* About this task
A verbatim copy of all entries is the expected output.

* Dataset records
□ □ □ □
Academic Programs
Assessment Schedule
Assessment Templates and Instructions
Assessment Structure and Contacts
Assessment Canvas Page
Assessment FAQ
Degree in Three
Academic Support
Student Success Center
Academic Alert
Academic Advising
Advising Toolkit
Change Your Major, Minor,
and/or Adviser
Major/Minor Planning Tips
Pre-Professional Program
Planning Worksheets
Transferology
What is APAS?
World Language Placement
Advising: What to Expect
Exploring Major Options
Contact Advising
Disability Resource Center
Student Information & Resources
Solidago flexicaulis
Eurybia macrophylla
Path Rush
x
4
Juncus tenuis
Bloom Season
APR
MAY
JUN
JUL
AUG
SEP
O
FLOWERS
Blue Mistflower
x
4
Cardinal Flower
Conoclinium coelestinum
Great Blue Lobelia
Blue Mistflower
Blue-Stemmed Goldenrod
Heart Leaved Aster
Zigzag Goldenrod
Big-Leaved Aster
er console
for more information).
□ □ □ □
* Result for this task
Academic Programs
Assessment Schedule
Assessment Templates and Instructions
Assessment Structure and Contacts
Assessment Canvas Page
Assessment FAQ
Degree in Three
Academic Support
Student Success Center
Academic Alert
Academic Advising
Advising Toolkit
Change Your Major, Minor,
and/or Adviser
Major/Minor Planning Tips
Pre-Professional Program
Planning Worksheets
Transferology
What is APAS?
World Language Placement
Advising: What to Expect
Exploring Major Options
Contact Advising
Disability Resource Center
Student Information & Resources
Solidago flexicaulis
Eurybia macrophylla
Path Rush
x
4
Juncus tenuis
Bloom Season
APR
MAY
JUN
JUL
AUG
SEP
O
FLOWERS
Blue Mistflower
x
4
Cardinal Flower
Conoclinium coelestinum
Great Blue Lobelia
Blue Mistflower
Blue-Stemmed Goldenrod
Heart Leaved Aster
Zigzag Goldenrod
Big-Leaved Aster
er console
for more information).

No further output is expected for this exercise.